Word for word, write out the entries that follow, omitting all pictures.

━━━━━━━━

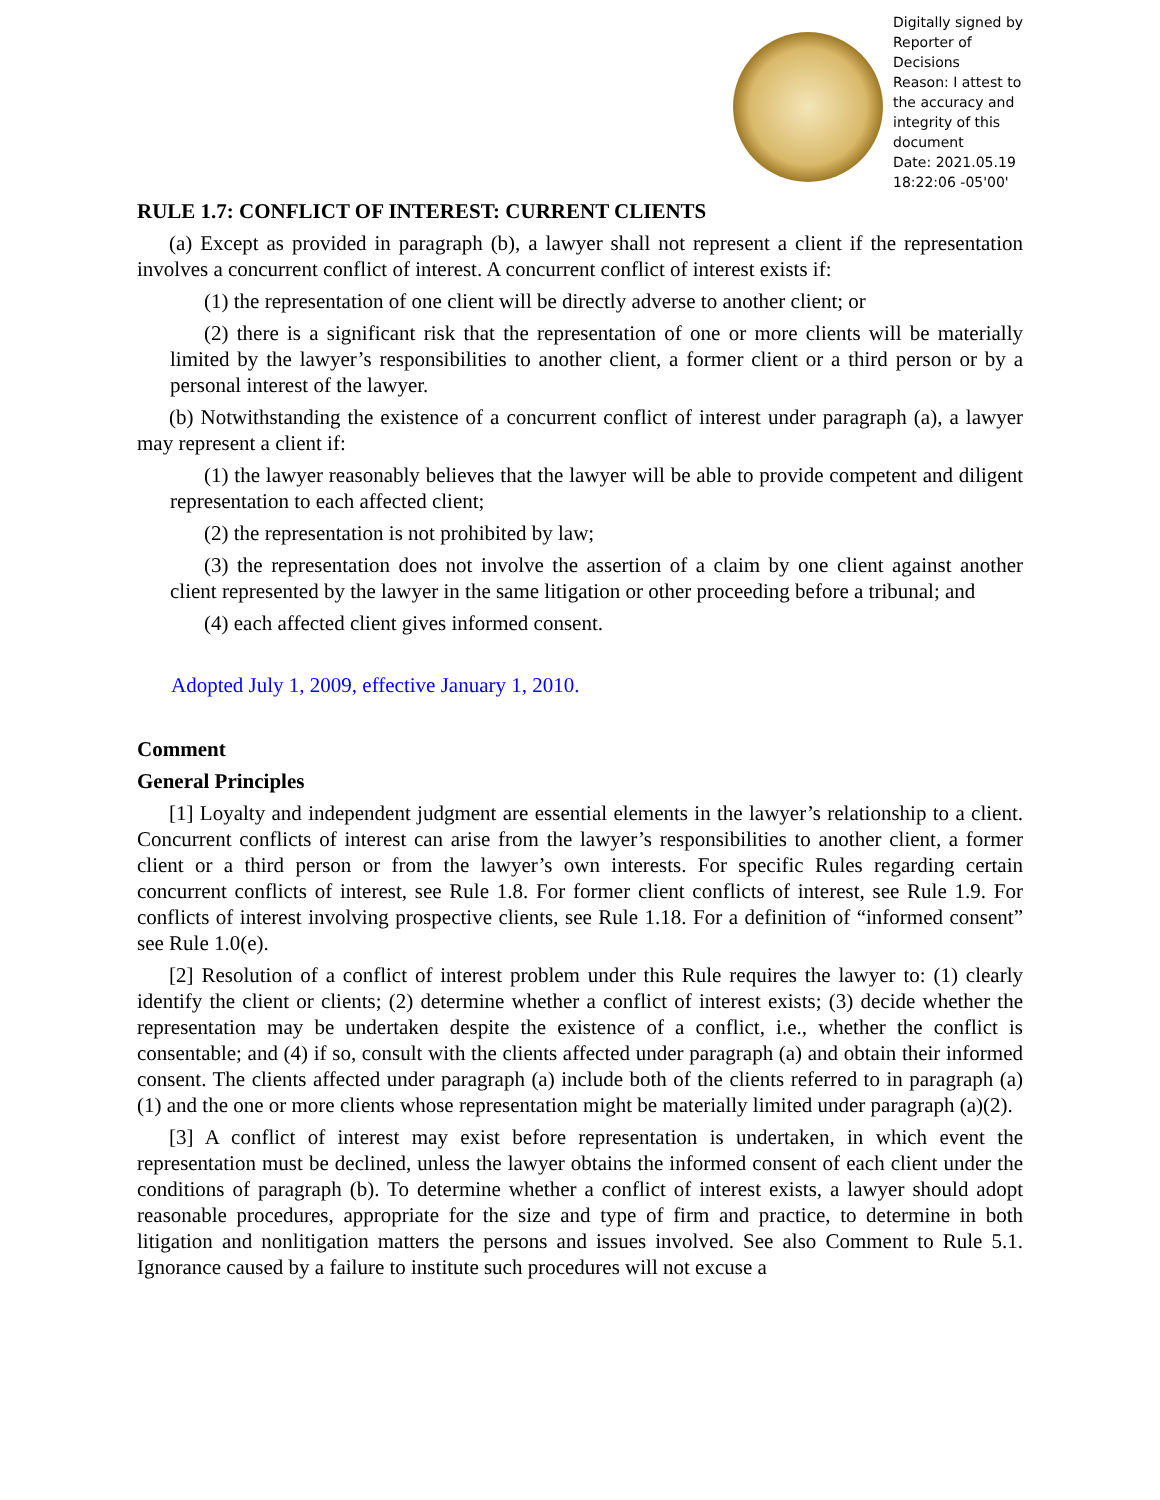Digitally signed by Reporter of Decisions
Reason: I attest to the accuracy and integrity of this document
Date: 2021.05.19 18:22:06 -05'00'
RULE 1.7: CONFLICT OF INTEREST: CURRENT CLIENTS
(a) Except as provided in paragraph (b), a lawyer shall not represent a client if the representation involves a concurrent conflict of interest. A concurrent conflict of interest exists if:
(1) the representation of one client will be directly adverse to another client; or
(2) there is a significant risk that the representation of one or more clients will be materially limited by the lawyer’s responsibilities to another client, a former client or a third person or by a personal interest of the lawyer.
(b) Notwithstanding the existence of a concurrent conflict of interest under paragraph (a), a lawyer may represent a client if:
(1) the lawyer reasonably believes that the lawyer will be able to provide competent and diligent representation to each affected client;
(2) the representation is not prohibited by law;
(3) the representation does not involve the assertion of a claim by one client against another client represented by the lawyer in the same litigation or other proceeding before a tribunal; and
(4) each affected client gives informed consent.
Adopted July 1, 2009, effective January 1, 2010.
Comment
General Principles
[1] Loyalty and independent judgment are essential elements in the lawyer’s relationship to a client. Concurrent conflicts of interest can arise from the lawyer’s responsibilities to another client, a former client or a third person or from the lawyer’s own interests. For specific Rules regarding certain concurrent conflicts of interest, see Rule 1.8. For former client conflicts of interest, see Rule 1.9. For conflicts of interest involving prospective clients, see Rule 1.18. For a definition of “informed consent” see Rule 1.0(e).
[2] Resolution of a conflict of interest problem under this Rule requires the lawyer to: (1) clearly identify the client or clients; (2) determine whether a conflict of interest exists; (3) decide whether the representation may be undertaken despite the existence of a conflict, i.e., whether the conflict is consentable; and (4) if so, consult with the clients affected under paragraph (a) and obtain their informed consent. The clients affected under paragraph (a) include both of the clients referred to in paragraph (a)(1) and the one or more clients whose representation might be materially limited under paragraph (a)(2).
[3] A conflict of interest may exist before representation is undertaken, in which event the representation must be declined, unless the lawyer obtains the informed consent of each client under the conditions of paragraph (b). To determine whether a conflict of interest exists, a lawyer should adopt reasonable procedures, appropriate for the size and type of firm and practice, to determine in both litigation and nonlitigation matters the persons and issues involved. See also Comment to Rule 5.1. Ignorance caused by a failure to institute such procedures will not excuse a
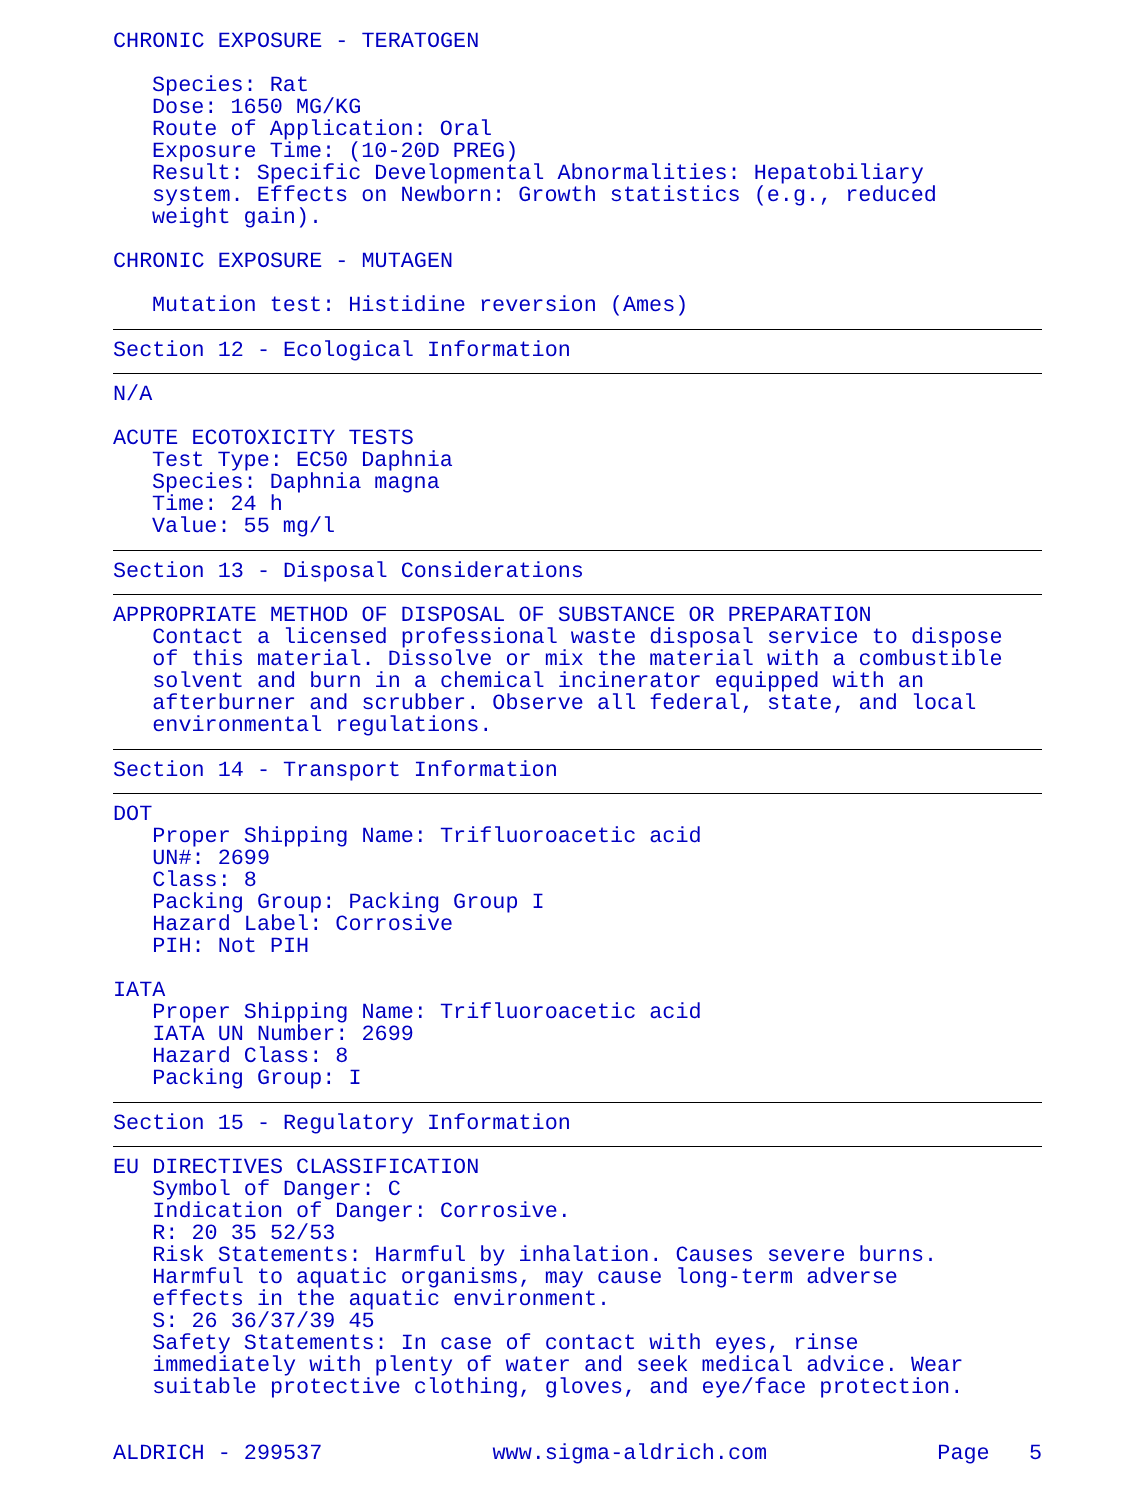CHRONIC EXPOSURE - TERATOGEN
Species: Rat Dose: 1650 MG/KG Route of Application: Oral Exposure Time: (10-20D PREG) Result: Specific Developmental Abnormalities: Hepatobiliary system. Effects on Newborn: Growth statistics (e.g., reduced weight gain).
CHRONIC EXPOSURE - MUTAGEN
Mutation test: Histidine reversion (Ames)
Section 12 - Ecological Information
N/A
ACUTE ECOTOXICITY TESTS Test Type: EC50 Daphnia Species: Daphnia magna Time: 24 h Value: 55 mg/l
Section 13 - Disposal Considerations
APPROPRIATE METHOD OF DISPOSAL OF SUBSTANCE OR PREPARATION Contact a licensed professional waste disposal service to dispose of this material. Dissolve or mix the material with a combustible solvent and burn in a chemical incinerator equipped with an afterburner and scrubber. Observe all federal, state, and local environmental regulations.
Section 14 - Transport Information
DOT Proper Shipping Name: Trifluoroacetic acid UN#: 2699 Class: 8 Packing Group: Packing Group I Hazard Label: Corrosive PIH: Not PIH
IATA Proper Shipping Name: Trifluoroacetic acid IATA UN Number: 2699 Hazard Class: 8 Packing Group: I
Section 15 - Regulatory Information
EU DIRECTIVES CLASSIFICATION Symbol of Danger: C Indication of Danger: Corrosive. R: 20 35 52/53 Risk Statements: Harmful by inhalation. Causes severe burns. Harmful to aquatic organisms, may cause long-term adverse effects in the aquatic environment. S: 26 36/37/39 45 Safety Statements: In case of contact with eyes, rinse immediately with plenty of water and seek medical advice. Wear suitable protective clothing, gloves, and eye/face protection.
ALDRICH - 299537 www.sigma-aldrich.com Page 5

━━━━━━━━

TASK SOLUTION.
Digitally signed by Reporter of Decisions
Reason: I attest to the accuracy and integrity of this document
Date: 2021.05.19 18:22:06 -05'00'
RULE 1.7: CONFLICT OF INTEREST: CURRENT CLIENTS
(a) Except as provided in paragraph (b), a lawyer shall not represent a client if the representation involves a concurrent conflict of interest. A concurrent conflict of interest exists if:
(1) the representation of one client will be directly adverse to another client; or
(2) there is a significant risk that the representation of one or more clients will be materially limited by the lawyer’s responsibilities to another client, a former client or a third person or by a personal interest of the lawyer.
(b) Notwithstanding the existence of a concurrent conflict of interest under paragraph (a), a lawyer may represent a client if:
(1) the lawyer reasonably believes that the lawyer will be able to provide competent and diligent representation to each affected client;
(2) the representation is not prohibited by law;
(3) the representation does not involve the assertion of a claim by one client against another client represented by the lawyer in the same litigation or other proceeding before a tribunal; and
(4) each affected client gives informed consent.
Adopted July 1, 2009, effective January 1, 2010.
Comment
General Principles
[1] Loyalty and independent judgment are essential elements in the lawyer’s relationship to a client. Concurrent conflicts of interest can arise from the lawyer’s responsibilities to another client, a former client or a third person or from the lawyer’s own interests. For specific Rules regarding certain concurrent conflicts of interest, see Rule 1.8. For former client conflicts of interest, see Rule 1.9. For conflicts of interest involving prospective clients, see Rule 1.18. For a definition of “informed consent” see Rule 1.0(e).
[2] Resolution of a conflict of interest problem under this Rule requires the lawyer to: (1) clearly identify the client or clients; (2) determine whether a conflict of interest exists; (3) decide whether the representation may be undertaken despite the existence of a conflict, i.e., whether the conflict is consentable; and (4) if so, consult with the clients affected under paragraph (a) and obtain their informed consent. The clients affected under paragraph (a) include both of the clients referred to in paragraph (a)(1) and the one or more clients whose representation might be materially limited under paragraph (a)(2).
[3] A conflict of interest may exist before representation is undertaken, in which event the representation must be declined, unless the lawyer obtains the informed consent of each client under the conditions of paragraph (b). To determine whether a conflict of interest exists, a lawyer should adopt reasonable procedures, appropriate for the size and type of firm and practice, to determine in both litigation and nonlitigation matters the persons and issues involved. See also Comment to Rule 5.1. Ignorance caused by a failure to institute such procedures will not excuse a
CHRONIC EXPOSURE - TERATOGEN
Species: Rat Dose: 1650 MG/KG Route of Application: Oral Exposure Time: (10-20D PREG) Result: Specific Developmental Abnormalities: Hepatobiliary system. Effects on Newborn: Growth statistics (e.g., reduced weight gain).
CHRONIC EXPOSURE - MUTAGEN
Mutation test: Histidine reversion (Ames)
Section 12 - Ecological Information
N/A
ACUTE ECOTOXICITY TESTS Test Type: EC50 Daphnia Species: Daphnia magna Time: 24 h Value: 55 mg/l
Section 13 - Disposal Considerations
APPROPRIATE METHOD OF DISPOSAL OF SUBSTANCE OR PREPARATION Contact a licensed professional waste disposal service to dispose of this material. Dissolve or mix the material with a combustible solvent and burn in a chemical incinerator equipped with an afterburner and scrubber. Observe all federal, state, and local environmental regulations.
Section 14 - Transport Information
DOT Proper Shipping Name: Trifluoroacetic acid UN#: 2699 Class: 8 Packing Group: Packing Group I Hazard Label: Corrosive PIH: Not PIH
IATA Proper Shipping Name: Trifluoroacetic acid IATA UN Number: 2699 Hazard Class: 8 Packing Group: I
Section 15 - Regulatory Information
EU DIRECTIVES CLASSIFICATION Symbol of Danger: C Indication of Danger: Corrosive. R: 20 35 52/53 Risk Statements: Harmful by inhalation. Causes severe burns. Harmful to aquatic organisms, may cause long-term adverse effects in the aquatic environment. S: 26 36/37/39 45 Safety Statements: In case of contact with eyes, rinse immediately with plenty of water and seek medical advice. Wear suitable protective clothing, gloves, and eye/face protection.
ALDRICH - 299537 www.sigma-aldrich.com Page 5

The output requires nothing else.